SSL/TLS Requirements
- Use HTTPS/SSL for external communication.
- Encrypt internal connections between Application Servers, Portal, Hub, and SQL Server.
- Maintain end-to-end encryption when using a CDN.
Network Isolation
- Isolate Application Servers from direct internet access.
- Restrict database access to Application Servers, Portal, and Hub.
- Consider placing Portal servers in a DMZ with appropriate controls; place Hub servers in the DMZ or internal network based on your architecture.
High Availability
- Deploy multiple Portal servers behind a load balancer.
- Scale Application Servers to meet user load and application resource requirements.

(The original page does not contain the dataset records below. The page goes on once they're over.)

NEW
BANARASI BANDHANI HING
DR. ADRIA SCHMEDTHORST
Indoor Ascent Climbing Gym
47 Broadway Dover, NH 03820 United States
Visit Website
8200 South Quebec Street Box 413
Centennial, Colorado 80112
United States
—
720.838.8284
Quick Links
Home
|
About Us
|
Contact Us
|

- Use database clustering or backups for data protection.
Configuring Network
If you place internal services behind a reverse proxy, configure the URLs that services and clients use to reach each other. See Domain Addresses.
Configuring Content Delivery Network (CDN)

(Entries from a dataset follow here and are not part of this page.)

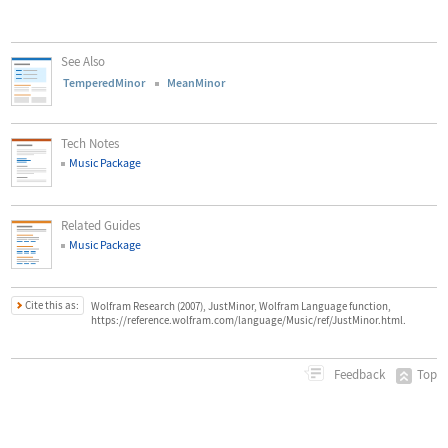
See Also
TemperedMinor
MeanMinor
Tech Notes
Music Package
Related Guides
Music Package
Cite this as:
Wolfram Research (2007), JustMinor, Wolfram Language function,
https://reference.wolfram.com/language/Music/ref/JustMinor.html.
Top
Feedback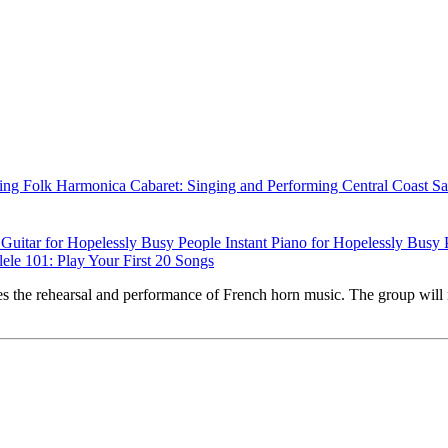
ing Folk Harmonica
Cabaret: Singing and Performing
Central Coast S
t Guitar for Hopelessly Busy People
Instant Piano for Hopelessly Busy
ele 101: Play Your First 20 Songs
s the rehearsal and performance of French horn music. The group will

Deliver Turbo SVM images over a CDN by setting the Hub CDN URL. CDN support works best when clients use the Turbo synchronization protocol for objects over the configured Hub CDN Max File Size. If you do not set a max file size, automatic protocol selection does not occur. Consult your CDN provider for max file size limits.
For clients without automatic protocol selection, disable direct downloads in the Turbo Client configuration. If direct download remains enabled, some CDNs limit object size and may force origin delivery for large images. Images delivered over a CDN may be downloaded from the public internet—remove confidential data from images before delivery.
Sample CDN Configurations
Use these examples for Cloudflare, AWS CloudFront, and Azure CDNs.
Cloudflare
Create a CNAME that resolves the Turbo Server URL and enable Proxy status. Use the CNAME as the Hub CDN URL in Turbo Server. Add two Page Rules:
- Cache Level: Cache Everything
- Edge Cache TTL: a month
Set the Hub CDN URL to the CNAME and Hub CDN Max File Size to the maximum supported by your Cloudflare subscription.
AWS CloudFront
Create a CloudFront distribution:
- Origin domain: Turbo Server URL
- Path pattern: Default (*)
- Viewer protocol policy: Match the Turbo Server HTTP configuration
- Allowed HTTP methods: GET, HEAD
Set the Hub CDN URL to the Distribution domain name and Hub CDN Max File Size to the maximum supported by your subscription.
Azure CDN
Create an Azure CDN resource:
- Pricing tier: Standard Microsoft
- Check Create a new CDN endpoint
- Origin type: Custom origin
- Origin hostname: Turbo Server URL
Set the Hub CDN URL to the Endpoint hostname and Hub CDN Max File Size to the maximum supported by your subscription.
Load Balancing
To load balance Application Servers, install the Application Server role on the target servers and configure the strategy in Domain Settings. To load balance Portals, point the Domain URL to an external load balancer.
Understanding the Domain URL
The Domain URL is how end users and clients reach Turbo Server services and must be reachable from the networks where users run Turbo applications. Map it to the server with the Portal role. Users should enter the Domain URL in the Android or iOS app server settings. For example, if the Domain URL is https://mydomain.com, point DNS for mydomain.com to the Portal server. Users then navigate to https://mydomain.com to access the portal.
Configure the CLI with the Domain URL using turbo config --domain=mydomain.com. See Command Line Reference.
The Domain URL also exposes service topology endpoints such as https://mydomain.com/service/settings and https://mydomain.com/service/topology, which clients use to discover services like Hub IO, login, and Application Server Broker. If you leave the Domain URL blank, it defaults to the first server with the Portal role.
Troubleshooting
The HTML5 client fails to launch with websocket tunnel reconnect error.
Ensure your load balancer is not blocking the WebSocket path /tunnelws/rxp. See how to add a WAF exception.